### [Document passage]
▼▼▼
# Shipping line stickers



## 98452 (Apr 2, 2006)

As most will know I have recently imported my RV from the states and been very happy so far but the shipping line and whoever else handles it have stuck a* lot *of very gluey stickers on the bodywork at the front of my RV.

Trying to remove them today has actually lifted the paint off and really pi$$ed me as I was exceedingly gentle.

The auctions where I bought it in Ocala used stickers but kepted them to the window area so why on earth could the shippers not do the same.


----------



## LC1962 (Oct 6, 2005)

John - I'd be miffed too...we have never had shipping stickers to deal with (well, only on the windows) but have successfully removed other stickers from bodywork using "sticky stuff remover" available from hardware shops & larger supermarks....wash off well then go over it with some polish.
Takes a bit of time to dissolve the glue but it does the trick.

Cheers
Linda


----------



## 88927 (May 10, 2005)

Hi John
I have used stuff from http://rswww.com/cgi-bin/bv/rswww/s...ddmjcefeceeldgkidhgg.0&cacheID=ukie&Nr=avl:uk
here to get rid of stickers mate....

Don't peel any more off until you have some remover

Keith


----------



## 88792 (May 9, 2005)
▲▲▲
### [Data section]
▼▼▼
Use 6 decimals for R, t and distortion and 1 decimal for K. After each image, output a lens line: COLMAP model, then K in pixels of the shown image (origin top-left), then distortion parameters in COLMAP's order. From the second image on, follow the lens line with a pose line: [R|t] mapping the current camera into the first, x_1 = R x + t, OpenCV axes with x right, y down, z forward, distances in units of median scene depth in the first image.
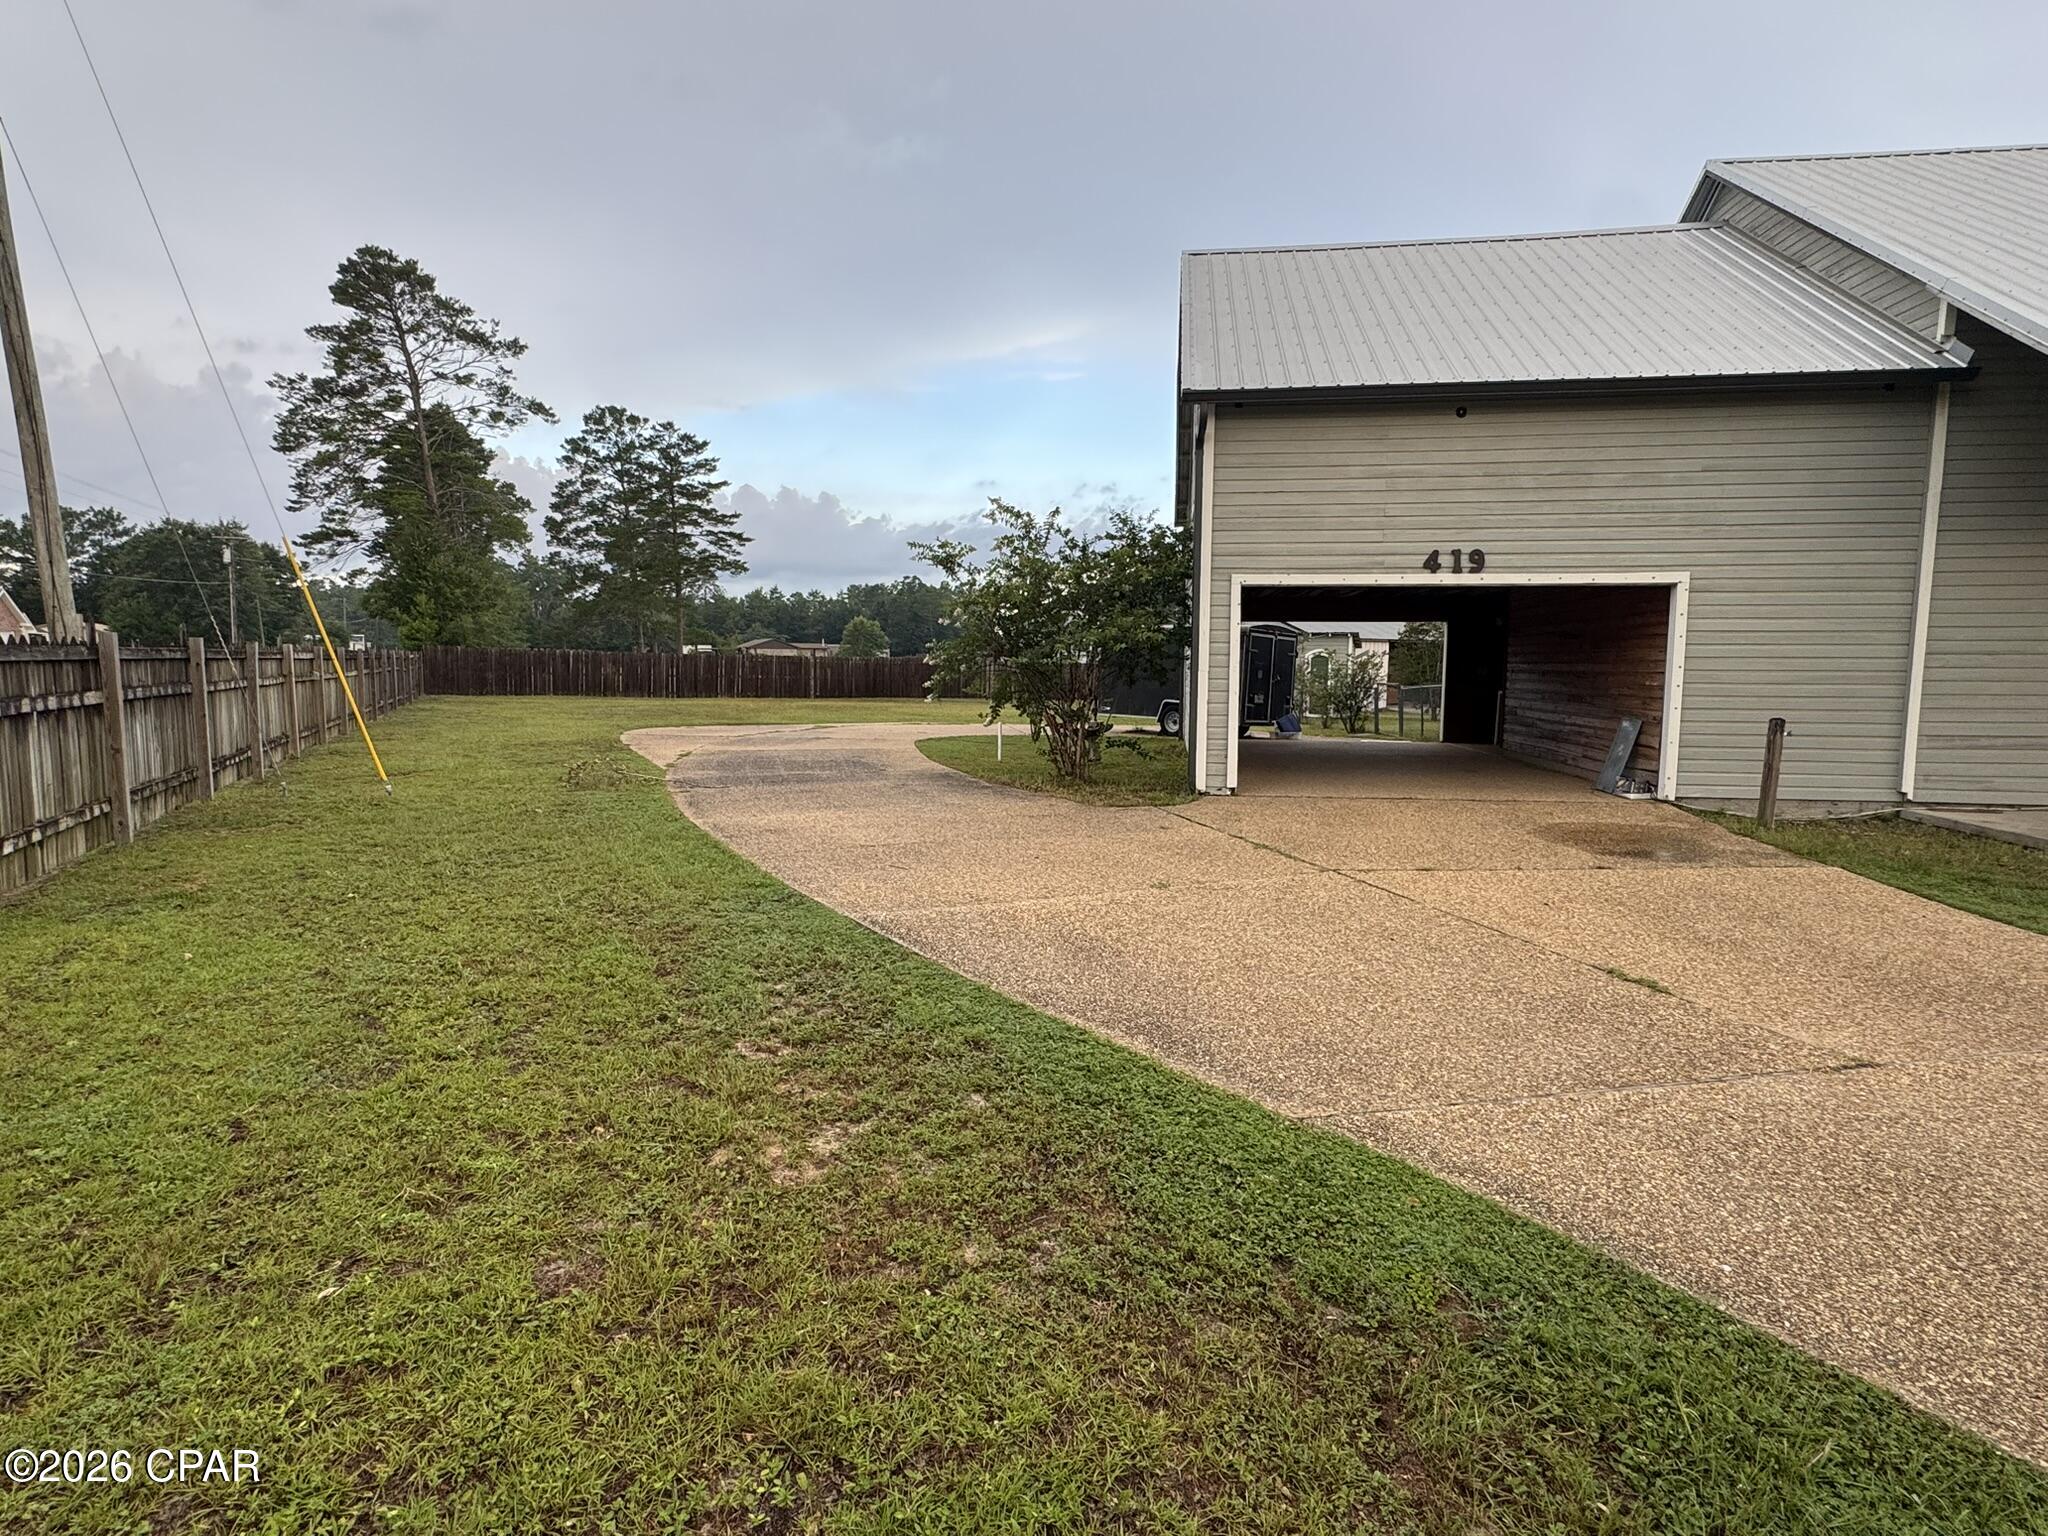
lens RADIAL K [[1053.2, 0, 1022.2], [0, 1053.2, 769.9], [0, 0, 1]] dist [0.004273, -0.002319]
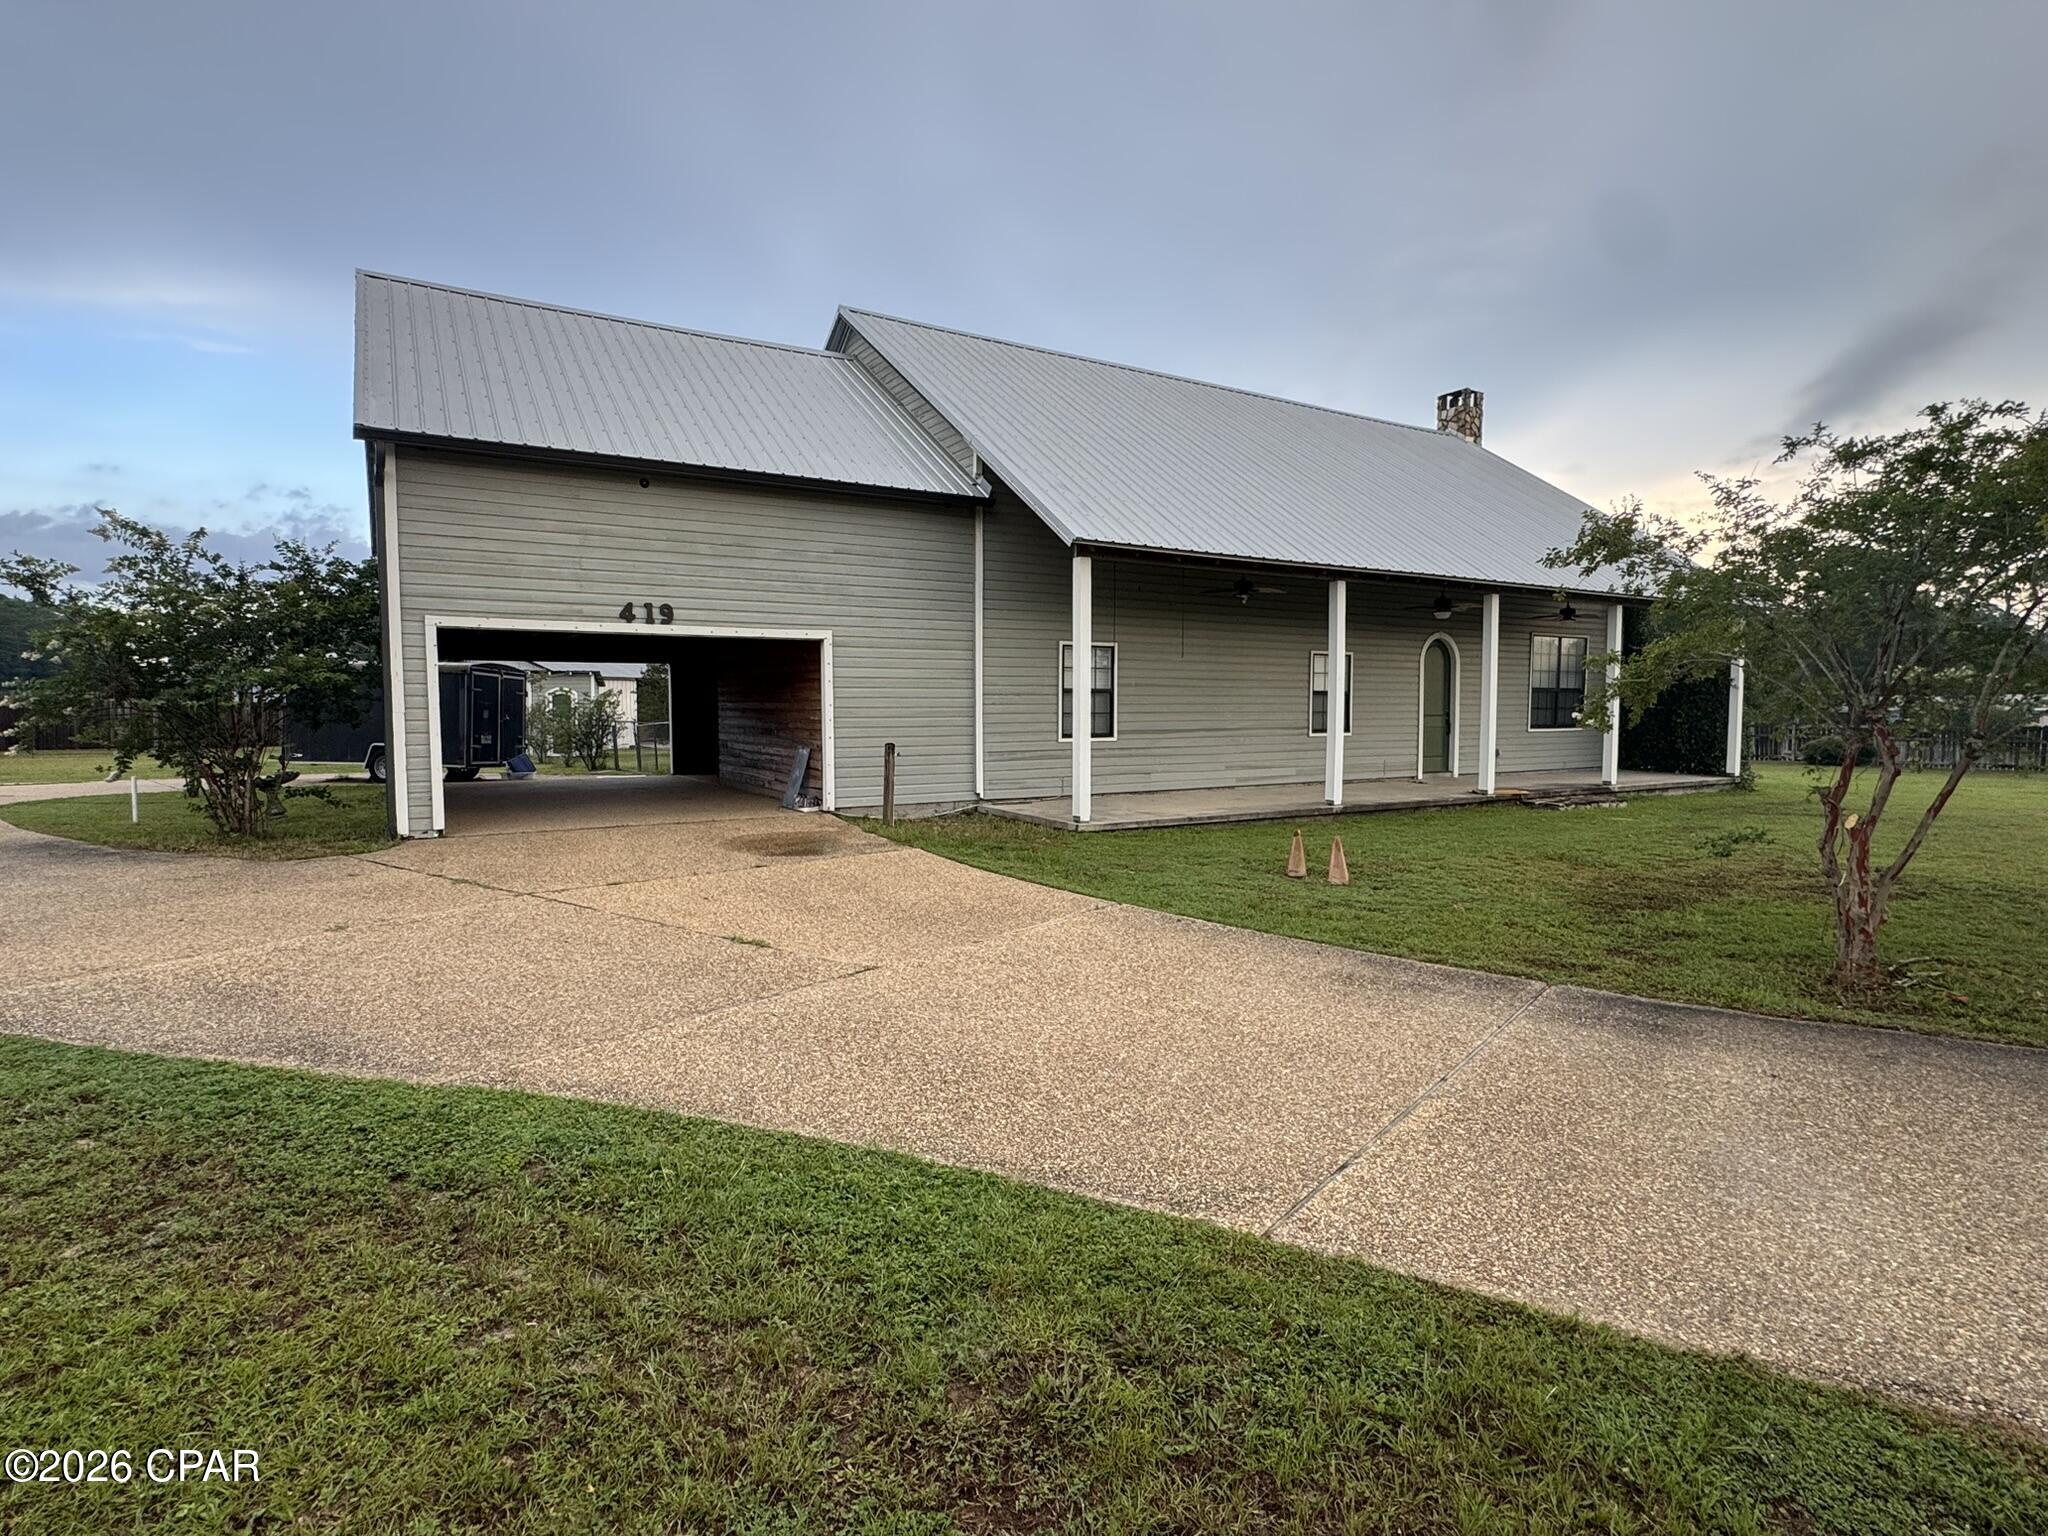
lens RADIAL K [[1053.2, 0, 1030.1], [0, 1053.2, 768.1], [0, 0, 1]] dist [0.004273, -0.002319]
pose [[0.779727, -0.044970, 0.624503, 0.016811], [0.067660, 0.997628, -0.012640, 0.009829], [-0.622453, 0.052109, 0.780920, -0.129990]]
▲▲▲
### [Task list]
- a) Condense the paragraph of the shipping-stickers thread that begins "As most will know" into a single shorter sentence that keeps its main facts.
- b) State whether each statement agrees with the shipping-stickers thread, answering yes or no and quoting the deciding words: (i) The Ocala auctions kept their stickers to the window area. (ii) Linda suggests applying polish before washing the area. (iii) Keith advises against peeling off more stickers until remover is on hand.
- c) Carry the shipping-stickers thread on from its last line by writing the next part.
The data has no connection to the forum thread about shipping stickers.

### [Responses to the tasks]
- a) The writer recently imported an RV from the States and has been very happy with it, but the shipping line and other handlers stuck many very gluey stickers on the bodywork at its front.

- b)
(i) Yes: "used stickers but kepted them to the window area"
(ii) No: "wash off well then go over it with some polish"
(iii) Yes: "Don't peel any more off until you have some remover"

- c)
Hi, try using nail polish remover, this usually works .


----------



## JockandRita (Jun 1, 2005)

Hi RR,

I have found often that heating the stickers with a hair dryer or heat gun, (low setting) whilst peeling them off gently, works a treat. 

It only works on the vinyl type stickers, not the paper ones.

Jock


----------



## Malc (May 9, 2005)

Wallpaper steamer, thats what the professionals use. When hot you will be able to strip aircraft grade vinyl and also paper stickers off as though they were stuck on with water. On the plus side they dont fragment or tear as well after the application of steam.
Malc


----------



## Goldwinger (May 10, 2005)

Try using a furniture spray polish like Pledge works every time.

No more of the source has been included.